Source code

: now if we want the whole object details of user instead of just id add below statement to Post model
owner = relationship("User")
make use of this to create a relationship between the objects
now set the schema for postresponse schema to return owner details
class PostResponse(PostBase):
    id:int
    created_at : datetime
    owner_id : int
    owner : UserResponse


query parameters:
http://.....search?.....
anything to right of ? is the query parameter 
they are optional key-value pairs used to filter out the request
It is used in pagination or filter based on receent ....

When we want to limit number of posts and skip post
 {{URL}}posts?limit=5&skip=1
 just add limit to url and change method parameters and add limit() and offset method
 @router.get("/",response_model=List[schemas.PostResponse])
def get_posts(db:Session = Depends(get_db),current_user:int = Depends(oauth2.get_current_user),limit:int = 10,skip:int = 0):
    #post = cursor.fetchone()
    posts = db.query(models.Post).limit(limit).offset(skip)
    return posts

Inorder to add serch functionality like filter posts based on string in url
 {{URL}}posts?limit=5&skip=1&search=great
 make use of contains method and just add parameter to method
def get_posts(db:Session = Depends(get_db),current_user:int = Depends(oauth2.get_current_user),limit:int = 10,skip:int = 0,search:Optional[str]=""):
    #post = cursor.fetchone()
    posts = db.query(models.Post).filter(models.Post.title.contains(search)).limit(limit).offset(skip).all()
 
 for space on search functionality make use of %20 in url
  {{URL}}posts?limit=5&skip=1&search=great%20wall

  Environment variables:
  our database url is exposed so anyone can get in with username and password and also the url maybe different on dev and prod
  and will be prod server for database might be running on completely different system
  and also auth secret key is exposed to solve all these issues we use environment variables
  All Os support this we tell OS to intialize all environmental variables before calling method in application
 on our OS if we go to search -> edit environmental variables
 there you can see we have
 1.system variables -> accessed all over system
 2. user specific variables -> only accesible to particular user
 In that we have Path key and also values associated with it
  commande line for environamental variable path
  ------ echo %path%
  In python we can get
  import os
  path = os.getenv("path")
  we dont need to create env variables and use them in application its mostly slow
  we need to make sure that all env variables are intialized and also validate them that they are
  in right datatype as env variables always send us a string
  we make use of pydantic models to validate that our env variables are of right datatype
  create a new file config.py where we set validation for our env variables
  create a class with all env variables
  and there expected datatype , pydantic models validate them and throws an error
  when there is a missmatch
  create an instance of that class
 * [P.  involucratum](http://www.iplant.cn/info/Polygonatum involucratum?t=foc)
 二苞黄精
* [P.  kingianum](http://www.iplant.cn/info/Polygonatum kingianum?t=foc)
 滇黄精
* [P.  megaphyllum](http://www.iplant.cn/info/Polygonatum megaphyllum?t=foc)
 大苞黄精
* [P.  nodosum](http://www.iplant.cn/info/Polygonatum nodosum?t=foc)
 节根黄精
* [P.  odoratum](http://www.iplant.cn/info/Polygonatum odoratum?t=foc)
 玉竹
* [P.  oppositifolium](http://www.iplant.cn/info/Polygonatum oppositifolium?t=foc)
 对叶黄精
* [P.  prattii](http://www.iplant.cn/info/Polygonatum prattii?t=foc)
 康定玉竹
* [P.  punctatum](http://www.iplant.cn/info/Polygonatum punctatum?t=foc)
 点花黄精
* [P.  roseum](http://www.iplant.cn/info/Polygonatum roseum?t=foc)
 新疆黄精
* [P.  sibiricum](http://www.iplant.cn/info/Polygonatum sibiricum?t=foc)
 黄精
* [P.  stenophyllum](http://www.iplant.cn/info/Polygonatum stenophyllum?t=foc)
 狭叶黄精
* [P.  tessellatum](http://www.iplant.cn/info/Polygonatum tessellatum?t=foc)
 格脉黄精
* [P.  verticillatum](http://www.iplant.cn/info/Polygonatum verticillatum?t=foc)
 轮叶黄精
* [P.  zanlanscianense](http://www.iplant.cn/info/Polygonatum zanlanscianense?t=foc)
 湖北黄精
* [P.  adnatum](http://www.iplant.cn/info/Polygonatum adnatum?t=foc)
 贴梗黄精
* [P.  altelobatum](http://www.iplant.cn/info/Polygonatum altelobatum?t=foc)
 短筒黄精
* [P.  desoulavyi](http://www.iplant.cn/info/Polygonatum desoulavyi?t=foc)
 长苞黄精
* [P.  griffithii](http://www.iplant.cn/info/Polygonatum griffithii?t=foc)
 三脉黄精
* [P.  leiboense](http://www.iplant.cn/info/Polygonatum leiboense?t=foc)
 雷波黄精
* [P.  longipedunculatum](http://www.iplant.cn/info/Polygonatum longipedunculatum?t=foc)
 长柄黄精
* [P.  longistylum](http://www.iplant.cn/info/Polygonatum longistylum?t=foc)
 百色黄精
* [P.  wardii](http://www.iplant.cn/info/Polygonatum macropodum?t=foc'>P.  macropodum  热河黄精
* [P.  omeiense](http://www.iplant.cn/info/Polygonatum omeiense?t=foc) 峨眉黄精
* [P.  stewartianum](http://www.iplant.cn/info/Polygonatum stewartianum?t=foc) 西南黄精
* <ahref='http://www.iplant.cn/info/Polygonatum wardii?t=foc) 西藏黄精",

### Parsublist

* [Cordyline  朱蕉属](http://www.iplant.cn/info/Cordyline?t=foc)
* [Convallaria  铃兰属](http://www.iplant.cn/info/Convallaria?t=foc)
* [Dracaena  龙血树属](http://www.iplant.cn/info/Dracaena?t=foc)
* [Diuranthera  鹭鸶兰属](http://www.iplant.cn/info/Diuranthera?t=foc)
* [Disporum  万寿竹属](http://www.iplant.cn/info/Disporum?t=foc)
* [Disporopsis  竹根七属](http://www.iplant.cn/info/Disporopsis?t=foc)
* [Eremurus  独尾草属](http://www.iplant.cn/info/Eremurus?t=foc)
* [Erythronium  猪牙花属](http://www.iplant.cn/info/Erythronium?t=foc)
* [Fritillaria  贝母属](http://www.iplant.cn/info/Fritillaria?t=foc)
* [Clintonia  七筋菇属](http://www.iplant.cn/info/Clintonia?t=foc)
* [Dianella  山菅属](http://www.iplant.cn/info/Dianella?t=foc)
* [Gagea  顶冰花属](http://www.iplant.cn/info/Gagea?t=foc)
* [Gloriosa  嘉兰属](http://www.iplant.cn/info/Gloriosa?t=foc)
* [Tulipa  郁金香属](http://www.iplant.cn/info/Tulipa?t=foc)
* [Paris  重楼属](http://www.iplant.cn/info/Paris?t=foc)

##########

What the task asks
Print every record exactly as it was given.

Response area
Source code

: now if we want the whole object details of user instead of just id add below statement to Post model
owner = relationship("User")
make use of this to create a relationship between the objects
now set the schema for postresponse schema to return owner details
class PostResponse(PostBase):
    id:int
    created_at : datetime
    owner_id : int
    owner : UserResponse


query parameters:
http://.....search?.....
anything to right of ? is the query parameter 
they are optional key-value pairs used to filter out the request
It is used in pagination or filter based on receent ....

When we want to limit number of posts and skip post
 {{URL}}posts?limit=5&skip=1
 just add limit to url and change method parameters and add limit() and offset method
 @router.get("/",response_model=List[schemas.PostResponse])
def get_posts(db:Session = Depends(get_db),current_user:int = Depends(oauth2.get_current_user),limit:int = 10,skip:int = 0):
    #post = cursor.fetchone()
    posts = db.query(models.Post).limit(limit).offset(skip)
    return posts

Inorder to add serch functionality like filter posts based on string in url
 {{URL}}posts?limit=5&skip=1&search=great
 make use of contains method and just add parameter to method
def get_posts(db:Session = Depends(get_db),current_user:int = Depends(oauth2.get_current_user),limit:int = 10,skip:int = 0,search:Optional[str]=""):
    #post = cursor.fetchone()
    posts = db.query(models.Post).filter(models.Post.title.contains(search)).limit(limit).offset(skip).all()
 
 for space on search functionality make use of %20 in url
  {{URL}}posts?limit=5&skip=1&search=great%20wall

  Environment variables:
  our database url is exposed so anyone can get in with username and password and also the url maybe different on dev and prod
  and will be prod server for database might be running on completely different system
  and also auth secret key is exposed to solve all these issues we use environment variables
  All Os support this we tell OS to intialize all environmental variables before calling method in application
 on our OS if we go to search -> edit environmental variables
 there you can see we have
 1.system variables -> accessed all over system
 2. user specific variables -> only accesible to particular user
 In that we have Path key and also values associated with it
  commande line for environamental variable path
  ------ echo %path%
  In python we can get
  import os
  path = os.getenv("path")
  we dont need to create env variables and use them in application its mostly slow
  we need to make sure that all env variables are intialized and also validate them that they are
  in right datatype as env variables always send us a string
  we make use of pydantic models to validate that our env variables are of right datatype
  create a new file config.py where we set validation for our env variables
  create a class with all env variables
  and there expected datatype , pydantic models validate them and throws an error
  when there is a missmatch
  create an instance of that class
 * [P.  involucratum](http://www.iplant.cn/info/Polygonatum involucratum?t=foc)
 二苞黄精
* [P.  kingianum](http://www.iplant.cn/info/Polygonatum kingianum?t=foc)
 滇黄精
* [P.  megaphyllum](http://www.iplant.cn/info/Polygonatum megaphyllum?t=foc)
 大苞黄精
* [P.  nodosum](http://www.iplant.cn/info/Polygonatum nodosum?t=foc)
 节根黄精
* [P.  odoratum](http://www.iplant.cn/info/Polygonatum odoratum?t=foc)
 玉竹
* [P.  oppositifolium](http://www.iplant.cn/info/Polygonatum oppositifolium?t=foc)
 对叶黄精
* [P.  prattii](http://www.iplant.cn/info/Polygonatum prattii?t=foc)
 康定玉竹
* [P.  punctatum](http://www.iplant.cn/info/Polygonatum punctatum?t=foc)
 点花黄精
* [P.  roseum](http://www.iplant.cn/info/Polygonatum roseum?t=foc)
 新疆黄精
* [P.  sibiricum](http://www.iplant.cn/info/Polygonatum sibiricum?t=foc)
 黄精
* [P.  stenophyllum](http://www.iplant.cn/info/Polygonatum stenophyllum?t=foc)
 狭叶黄精
* [P.  tessellatum](http://www.iplant.cn/info/Polygonatum tessellatum?t=foc)
 格脉黄精
* [P.  verticillatum](http://www.iplant.cn/info/Polygonatum verticillatum?t=foc)
 轮叶黄精
* [P.  zanlanscianense](http://www.iplant.cn/info/Polygonatum zanlanscianense?t=foc)
 湖北黄精
* [P.  adnatum](http://www.iplant.cn/info/Polygonatum adnatum?t=foc)
 贴梗黄精
* [P.  altelobatum](http://www.iplant.cn/info/Polygonatum altelobatum?t=foc)
 短筒黄精
* [P.  desoulavyi](http://www.iplant.cn/info/Polygonatum desoulavyi?t=foc)
 长苞黄精
* [P.  griffithii](http://www.iplant.cn/info/Polygonatum griffithii?t=foc)
 三脉黄精
* [P.  leiboense](http://www.iplant.cn/info/Polygonatum leiboense?t=foc)
 雷波黄精
* [P.  longipedunculatum](http://www.iplant.cn/info/Polygonatum longipedunculatum?t=foc)
 长柄黄精
* [P.  longistylum](http://www.iplant.cn/info/Polygonatum longistylum?t=foc)
 百色黄精
* [P.  wardii](http://www.iplant.cn/info/Polygonatum macropodum?t=foc'>P.  macropodum  热河黄精
* [P.  omeiense](http://www.iplant.cn/info/Polygonatum omeiense?t=foc) 峨眉黄精
* [P.  stewartianum](http://www.iplant.cn/info/Polygonatum stewartianum?t=foc) 西南黄精
* <ahref='http://www.iplant.cn/info/Polygonatum wardii?t=foc) 西藏黄精",

### Parsublist

* [Cordyline  朱蕉属](http://www.iplant.cn/info/Cordyline?t=foc)
* [Convallaria  铃兰属](http://www.iplant.cn/info/Convallaria?t=foc)
* [Dracaena  龙血树属](http://www.iplant.cn/info/Dracaena?t=foc)
* [Diuranthera  鹭鸶兰属](http://www.iplant.cn/info/Diuranthera?t=foc)
* [Disporum  万寿竹属](http://www.iplant.cn/info/Disporum?t=foc)
* [Disporopsis  竹根七属](http://www.iplant.cn/info/Disporopsis?t=foc)
* [Eremurus  独尾草属](http://www.iplant.cn/info/Eremurus?t=foc)
* [Erythronium  猪牙花属](http://www.iplant.cn/info/Erythronium?t=foc)
* [Fritillaria  贝母属](http://www.iplant.cn/info/Fritillaria?t=foc)
* [Clintonia  七筋菇属](http://www.iplant.cn/info/Clintonia?t=foc)
* [Dianella  山菅属](http://www.iplant.cn/info/Dianella?t=foc)
* [Gagea  顶冰花属](http://www.iplant.cn/info/Gagea?t=foc)
* [Gloriosa  嘉兰属](http://www.iplant.cn/info/Gloriosa?t=foc)
* [Tulipa  郁金香属](http://www.iplant.cn/info/Tulipa?t=foc)
* [Paris  重楼属](http://www.iplant.cn/info/Paris?t=foc)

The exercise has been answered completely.